▸ What you are asked to do: Without including the images, transcribe each record precisely as it appears below.

#### Input ####

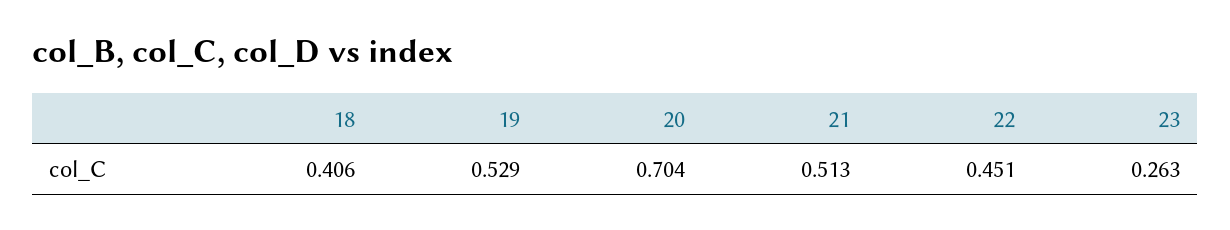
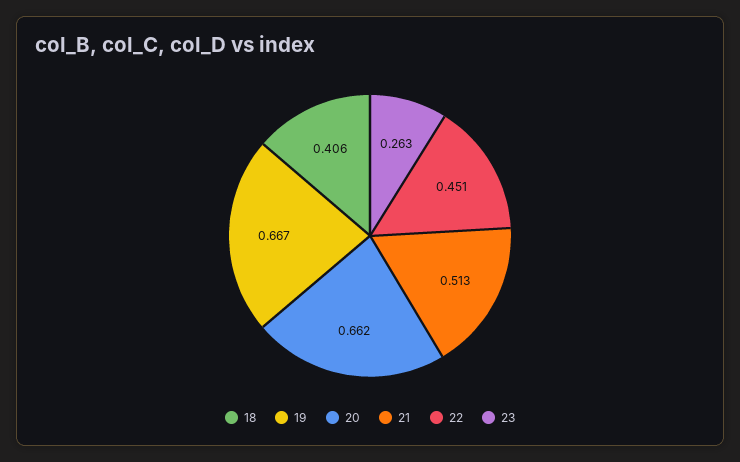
19: 0.529 -> 0.667
20: 0.704 -> 0.662

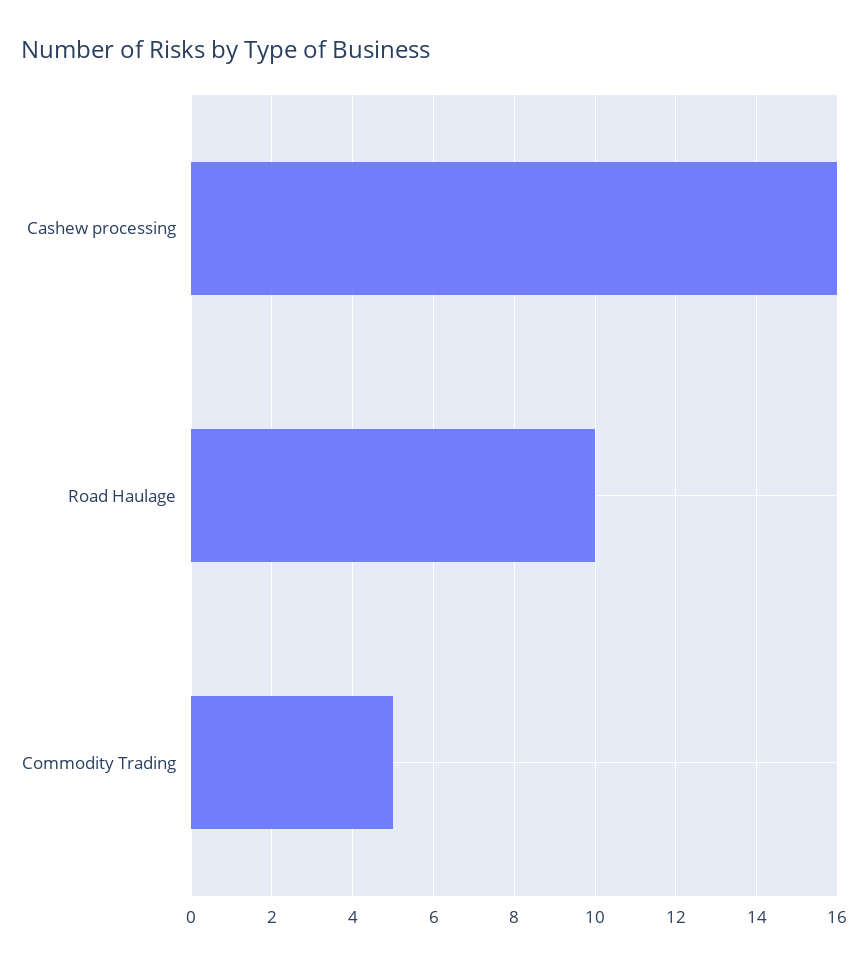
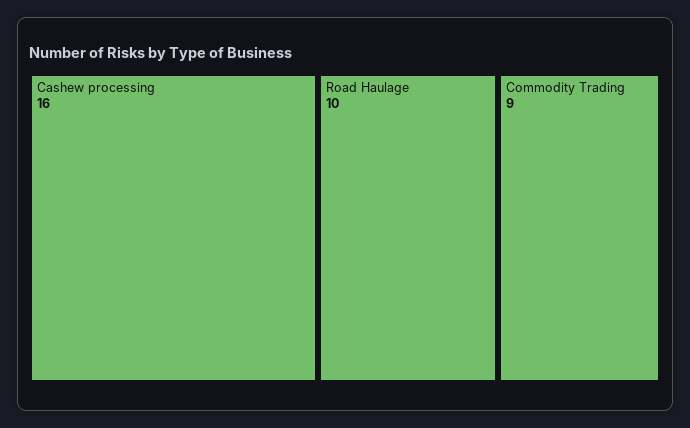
Commodity Trading: 5 -> 9

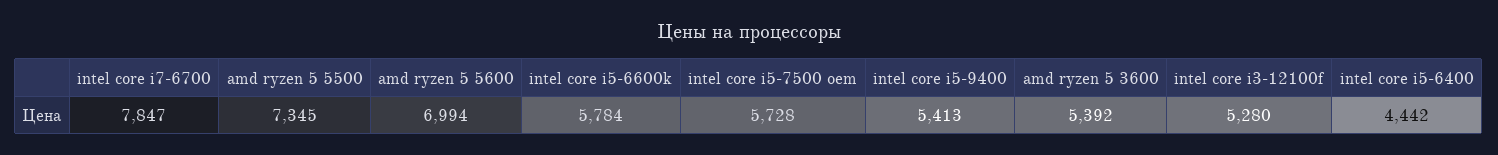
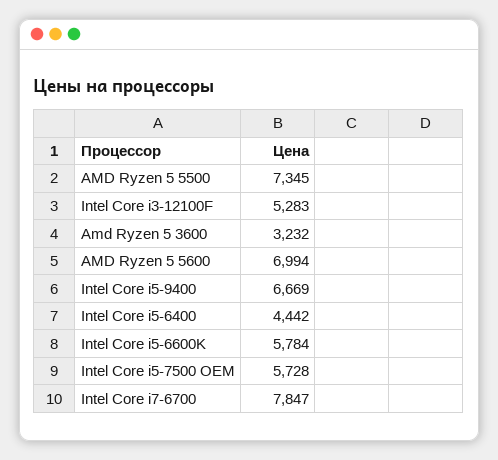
intel core i5-9400: 5413 -> 6669
amd ryzen 5 3600: 5392 -> 3232
intel core i3-12100f: 5280 -> 5283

####

▸ Output below:
19: 0.529 -> 0.667
20: 0.704 -> 0.662

Commodity Trading: 5 -> 9

intel core i5-9400: 5413 -> 6669
amd ryzen 5 3600: 5392 -> 3232
intel core i3-12100f: 5280 -> 5283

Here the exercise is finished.